● Description of the task
Setting pictures aside, output exactly the lines from the start of the records to the line with "left elbow: (189, 420)", that line included.

START Data for processing

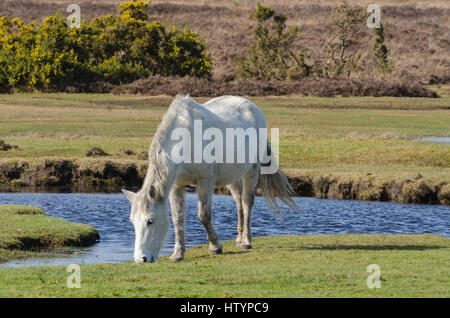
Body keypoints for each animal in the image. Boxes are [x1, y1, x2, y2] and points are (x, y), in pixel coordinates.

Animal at [123, 94, 298, 264]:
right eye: (132, 222)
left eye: (150, 221)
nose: (141, 258)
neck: (186, 139)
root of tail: (252, 106)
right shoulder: (176, 186)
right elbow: (177, 219)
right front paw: (178, 253)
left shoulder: (205, 182)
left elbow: (204, 216)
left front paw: (215, 246)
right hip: (232, 177)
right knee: (239, 202)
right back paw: (239, 239)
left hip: (252, 170)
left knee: (247, 202)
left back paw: (246, 241)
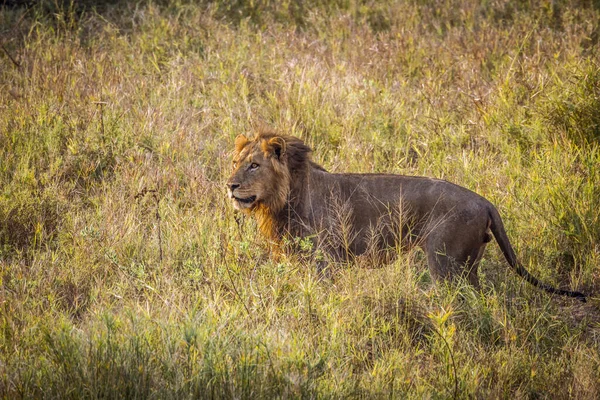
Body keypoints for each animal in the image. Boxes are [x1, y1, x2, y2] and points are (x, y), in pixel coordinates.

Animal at [225, 131, 584, 304]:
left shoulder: (326, 262)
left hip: (446, 262)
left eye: (254, 165)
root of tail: (486, 201)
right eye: (236, 162)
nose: (229, 185)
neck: (283, 199)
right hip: (467, 266)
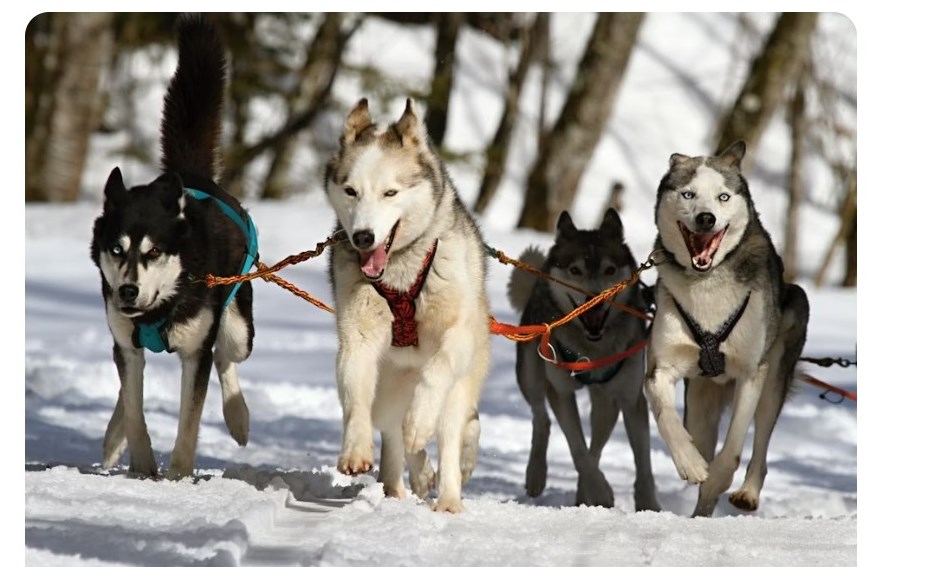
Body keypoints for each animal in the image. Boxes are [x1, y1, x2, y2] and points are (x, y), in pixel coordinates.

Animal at [90, 14, 254, 480]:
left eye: (154, 252)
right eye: (117, 249)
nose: (127, 291)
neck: (159, 307)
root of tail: (191, 175)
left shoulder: (195, 352)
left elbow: (189, 420)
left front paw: (178, 475)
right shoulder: (127, 343)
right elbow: (134, 406)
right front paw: (142, 466)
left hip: (238, 326)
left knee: (226, 356)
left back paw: (238, 418)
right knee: (126, 387)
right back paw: (113, 438)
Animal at [322, 97, 490, 516]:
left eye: (390, 193)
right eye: (350, 190)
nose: (363, 237)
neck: (400, 272)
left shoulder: (457, 335)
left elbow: (436, 372)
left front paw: (420, 421)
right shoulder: (357, 338)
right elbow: (355, 397)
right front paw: (355, 449)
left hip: (461, 386)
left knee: (450, 434)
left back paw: (447, 498)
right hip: (388, 390)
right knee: (394, 436)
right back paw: (404, 483)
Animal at [508, 211, 660, 512]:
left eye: (610, 270)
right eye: (575, 270)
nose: (595, 300)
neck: (592, 348)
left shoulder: (630, 398)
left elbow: (643, 462)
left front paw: (648, 504)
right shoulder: (561, 391)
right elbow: (577, 448)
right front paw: (600, 491)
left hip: (606, 402)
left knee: (597, 443)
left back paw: (582, 493)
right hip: (530, 374)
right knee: (541, 419)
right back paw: (536, 474)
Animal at [644, 142, 804, 520]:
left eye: (723, 196)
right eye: (688, 194)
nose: (706, 218)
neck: (707, 283)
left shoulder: (751, 373)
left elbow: (731, 451)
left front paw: (717, 478)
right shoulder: (660, 369)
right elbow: (666, 417)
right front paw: (690, 464)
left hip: (775, 373)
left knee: (760, 443)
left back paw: (746, 493)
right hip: (700, 403)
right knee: (700, 436)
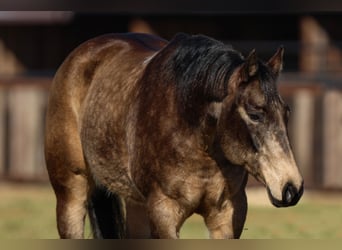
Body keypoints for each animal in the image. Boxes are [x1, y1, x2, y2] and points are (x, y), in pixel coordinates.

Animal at [44, 32, 304, 239]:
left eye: (287, 112)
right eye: (254, 114)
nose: (291, 188)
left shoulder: (229, 213)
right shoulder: (164, 212)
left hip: (137, 205)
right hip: (71, 194)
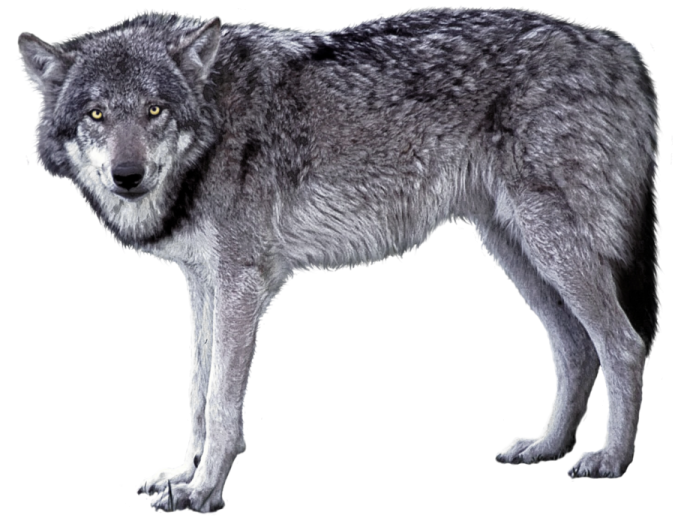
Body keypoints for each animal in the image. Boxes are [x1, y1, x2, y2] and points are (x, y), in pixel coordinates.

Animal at [18, 6, 660, 513]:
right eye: (97, 114)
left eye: (154, 111)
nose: (128, 175)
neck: (215, 118)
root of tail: (625, 52)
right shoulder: (201, 282)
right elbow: (198, 394)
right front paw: (183, 475)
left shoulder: (241, 285)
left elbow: (222, 403)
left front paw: (204, 492)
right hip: (518, 251)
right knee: (576, 349)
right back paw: (546, 448)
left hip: (550, 246)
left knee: (623, 344)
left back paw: (609, 459)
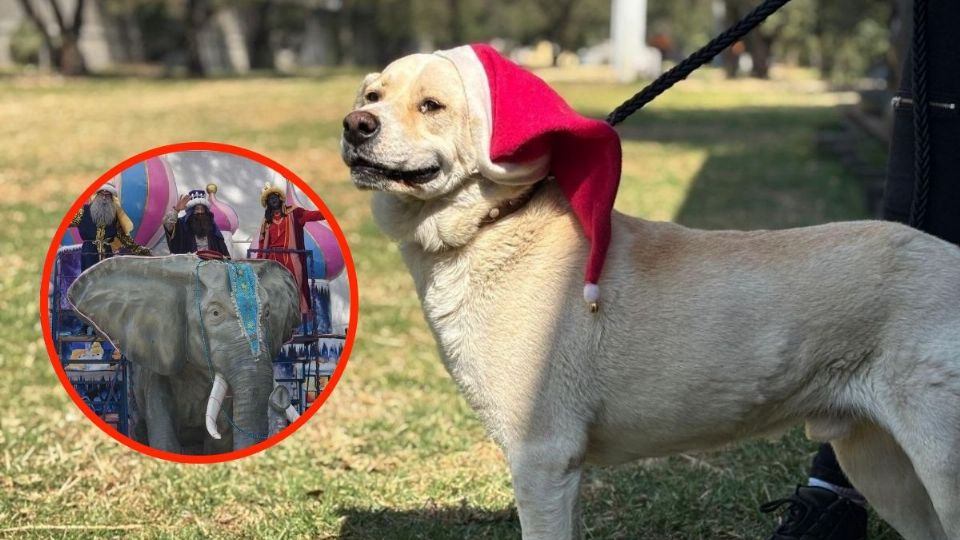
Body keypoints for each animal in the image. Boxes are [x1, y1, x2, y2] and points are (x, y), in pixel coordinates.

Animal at [342, 50, 960, 540]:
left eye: (432, 106)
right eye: (373, 95)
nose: (355, 125)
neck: (495, 222)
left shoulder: (542, 457)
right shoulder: (560, 470)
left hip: (938, 464)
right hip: (878, 464)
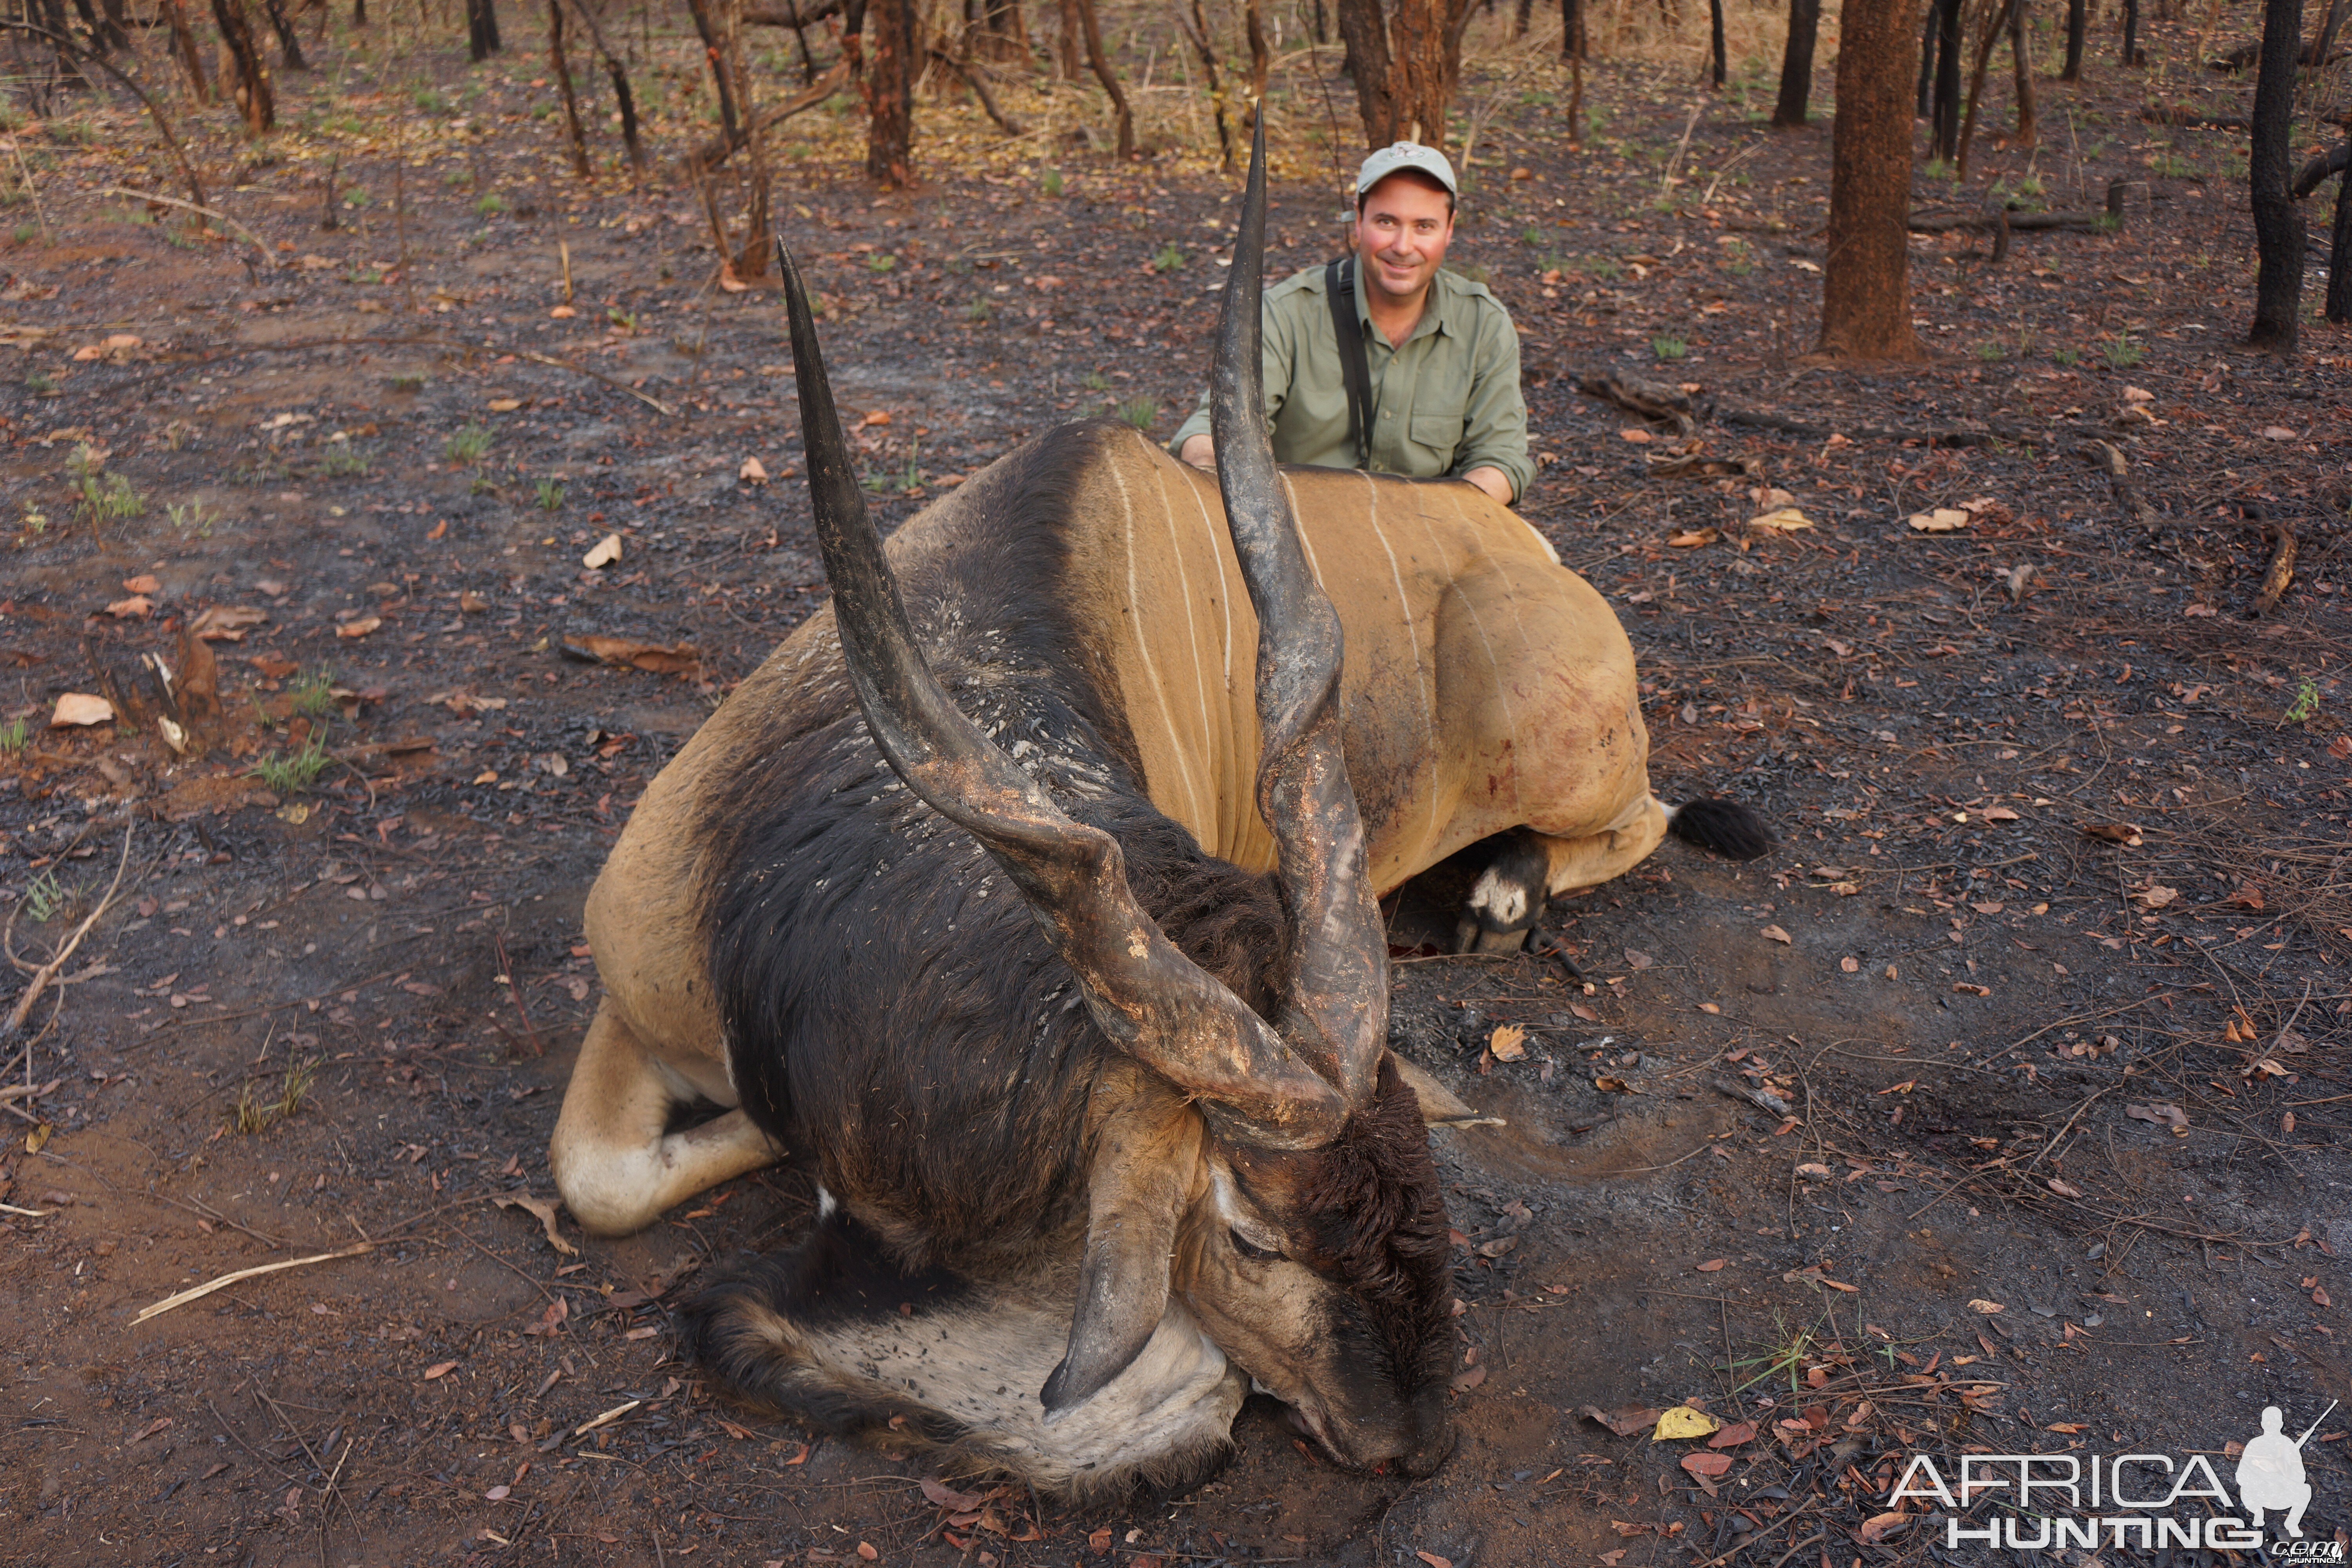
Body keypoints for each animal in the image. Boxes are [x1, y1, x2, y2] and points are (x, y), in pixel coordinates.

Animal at [550, 138, 1769, 1495]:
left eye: (1425, 1177)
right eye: (1252, 1237)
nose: (1418, 1439)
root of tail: (1533, 553)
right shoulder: (632, 986)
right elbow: (598, 1182)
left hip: (1564, 742)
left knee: (1646, 815)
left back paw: (1499, 892)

END Data for processing

● Final answer
Body keypoints for each animal in the image. Boxes are [x1, y1, x2, y2] and points are (x, y), in pixel coordinates.

Animal at [123, 94, 298, 264]:
right eye: (132, 222)
left eye: (150, 221)
nose: (141, 258)
neck: (186, 139)
root of tail: (252, 106)
right shoulder: (176, 186)
right elbow: (177, 219)
right front paw: (178, 253)
left shoulder: (205, 182)
left elbow: (204, 216)
left front paw: (215, 246)
right hip: (232, 177)
right knee: (239, 202)
right back paw: (239, 239)
left hip: (252, 170)
left knee: (247, 202)
left back paw: (246, 241)
Body keypoints for each animal in the image. Boxes are [x1, y1, x2, y2] and points are (x, y), in pixel coordinates.

Animal at [225, 131, 584, 304]:
left shoulder: (326, 262)
left hip: (446, 262)
left eye: (254, 165)
root of tail: (486, 201)
right eye: (236, 162)
nose: (229, 185)
neck: (283, 199)
right hip: (467, 266)
Body keypoints for each animal in the image. Boxes are [x1, y1, x2, y2] and points are (x, y), in pixel coordinates.

Animal at [90, 14, 254, 480]:
left eye: (154, 252)
right eye: (117, 249)
nose: (127, 291)
neck: (159, 307)
root of tail: (191, 175)
left shoulder: (195, 352)
left elbow: (189, 420)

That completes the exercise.